=== Given text ===
To understand the scope of Section 2, Powers-of-Attorney Act, it is necessary to refer to the history of this legislation. Under the common law of

England, an agent having authority to execute an instrument must sign in the name of the principal if he is to be bound. If the agent signs the deed in

his name albeit as agent, he is the person who is regarded as party to the document and not the principal. It is the agent alone that can enforce the

deed, and it is he that will be liable on it. Vide In re International Contract Co. (1871) 6 Ch A 525; Schack v. Antony (1813) 1 M & S 573 : 105

E R 214 (1), Halsbury''s Laws of England, Edn.3,Vol 1, p.217, and Bowstead on Agency, Edn.10,p.93. To remove the hardships resulting from

this state of the law, the Conveyancing and Law of Property Act, 1881 (44 and 45, Vict.Chap.41) enacted Section 46, which is as follows:

(1) The donee of a power of attorney may, if he thinks fit,execute or do any assurance, instrument, or thing in and with his own name and signature

and his own seal, where sealing is required, by the authority of the donor of the power;and every assurance, instrument, and thing so executed and

done shall be as effectual in law, to all intents, as if it had been executed or done by the donee of the power in the name and with the signature and

seal of the donor thereof.

2. This section applies to powers of attorney created by instruments executed either before or after the commencement of this Act.

The Indian Legislature immediately followed suit, and enacted the Powers-of-Attorney Act 7 of 1882 incorporating in Section 2 therein word for

word, Section 46 of the English Act. The object of this section is to effectuate instruments executed by an agent but not in accordance with the rule

of the common law and the enactment is more procedural than substantive. It does not confer on a person a right to act through agents. It

presupposes that the agent has the authority to act on behalf of the principal, and protects acts done by him in exercise of that authority, but in his

own name.
=== Provided material ===
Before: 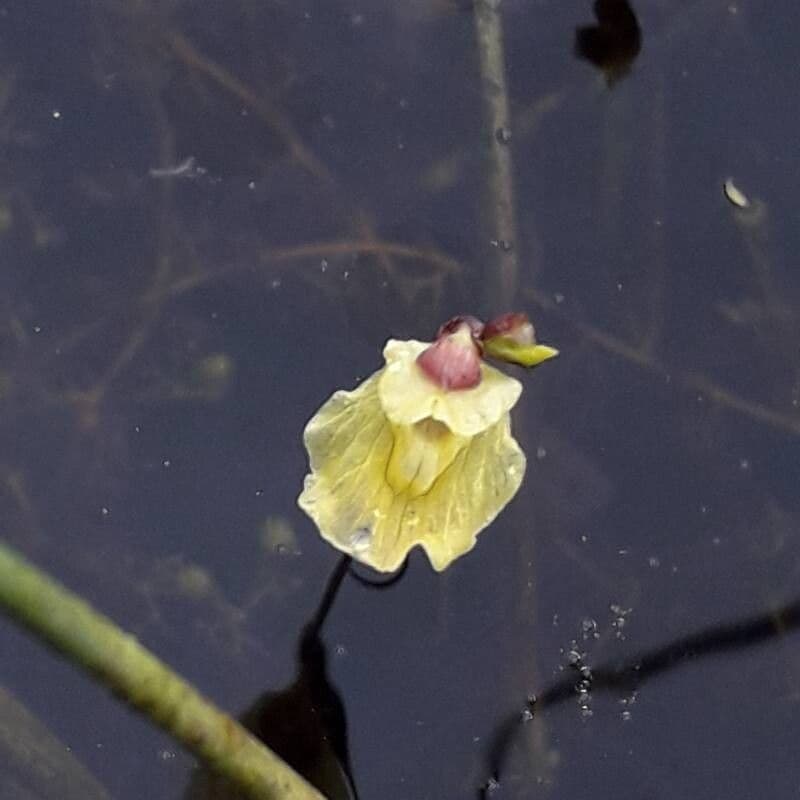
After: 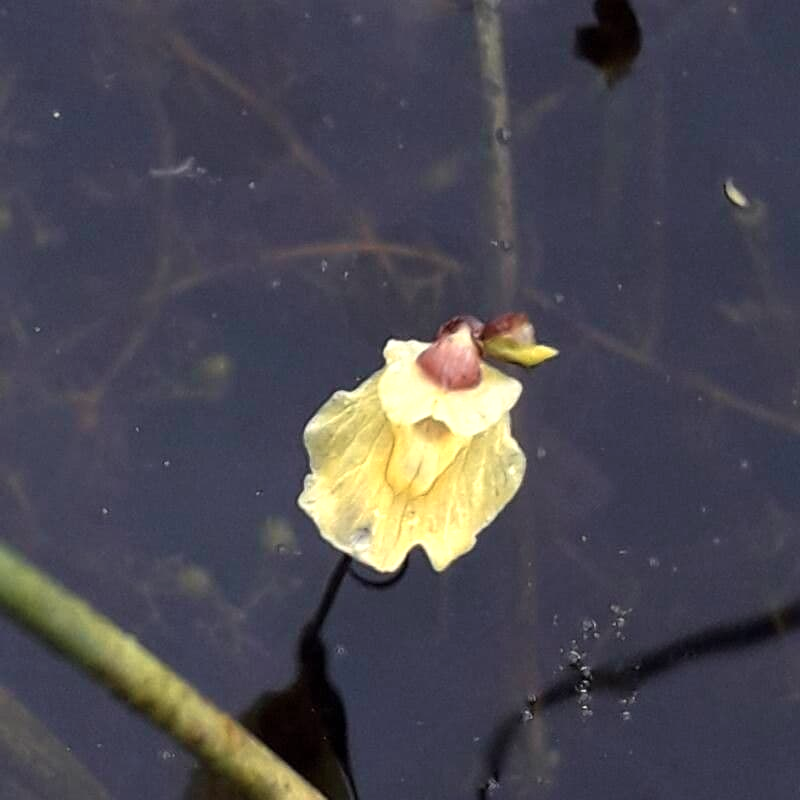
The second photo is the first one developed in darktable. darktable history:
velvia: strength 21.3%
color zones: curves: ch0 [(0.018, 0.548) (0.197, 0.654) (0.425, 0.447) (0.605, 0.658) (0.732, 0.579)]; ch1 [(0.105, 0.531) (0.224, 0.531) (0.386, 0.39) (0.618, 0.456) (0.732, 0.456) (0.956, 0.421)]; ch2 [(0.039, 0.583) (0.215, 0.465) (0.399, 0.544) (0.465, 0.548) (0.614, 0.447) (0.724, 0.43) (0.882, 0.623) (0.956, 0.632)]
===
» Required actions
• A. Using the passage on the Powers-of-Attorney Act, decide whether each statement agrees with it: (i) under English common law, an agent who signs a deed in his own name as agent is treated as the party to it instead of the principal; (ii) Section 2 of the Indian Act gives a person the right to act through agents; (iii) Section 46 of the English Act covers only powers of attorney created after the Act came into force. Answer yes or no for each and quote the words that decide it.
• B. Write the next part of the passage on the Powers-of-Attorney Act, picking up right after its final sentence.

» Results
• A.
(i) Yes: "If the agent signs the deed in his name albeit as agent, he is the person who is regarded as party to the document and not the principal."
(ii) No: "It does not confer on a person a right to act through agents."
(iii) No: "This section applies to powers of attorney created by instruments executed either before or after the commencement of this Act."

• B.
10. Section 2 of Powers of Attorney Act, 1882 makes it clear that Power of Attorney can execute or do any instrument or thing in and with his

own name and signature, and his own seal, where sealing is required by the authority of the Donor of the power, and every instrument and thing so

executed and done, shall be effectual in law as if it had been executed or done by the donee of the power. The scope of the above section has

been explained in the above referred decision Ravula Subba Rao and Another Vs. The Commissioner of Income Tax, Madras, . From the careful

reading of the above provision of the Act as well as the observation of the Hon''ble Supreme Court, it can safely be concluded that a complaint

signed by the Power of Attorney in his name, though not on behalf of the complainant, is maintainable and valid in law. Therefore, the Power of

Attorney has the authority to act on behalf of the principal and the acts done by him in exercise of that authority are protected even if done in his

own name. In the light of the above principle, the complaint even if not signed by the power of attorney on behalf of the complainant but signed in

his own name is maintainable and not bad in law, because it is more procedural than substantive.

11. Coming to the second issue raised, viz., whether the production of affidavit of the complainant in proof of execution of the Power of Attorney

in his favour is necessary? As discussed earlier, the filing of a complaint before the Magistrate is more procedural than substantive. In Ruby Leather

Exports etc., v. K. Venu reported in 1994 (1) L.W.34, T.S. Arunachalam,J. had an occasion to consider a similar issue. The question that was

raised in a batch of petitions before the learned Judge reads as follows:

15. ...Can a power of attorney agent or a person authorised in writing by the payee or the holder in due course of the cheque, be competent to

make a complaint in writing u/s 142(a) of the Negotiable Instruments Act to facilitate valid cognisance being taken by the Magistrate?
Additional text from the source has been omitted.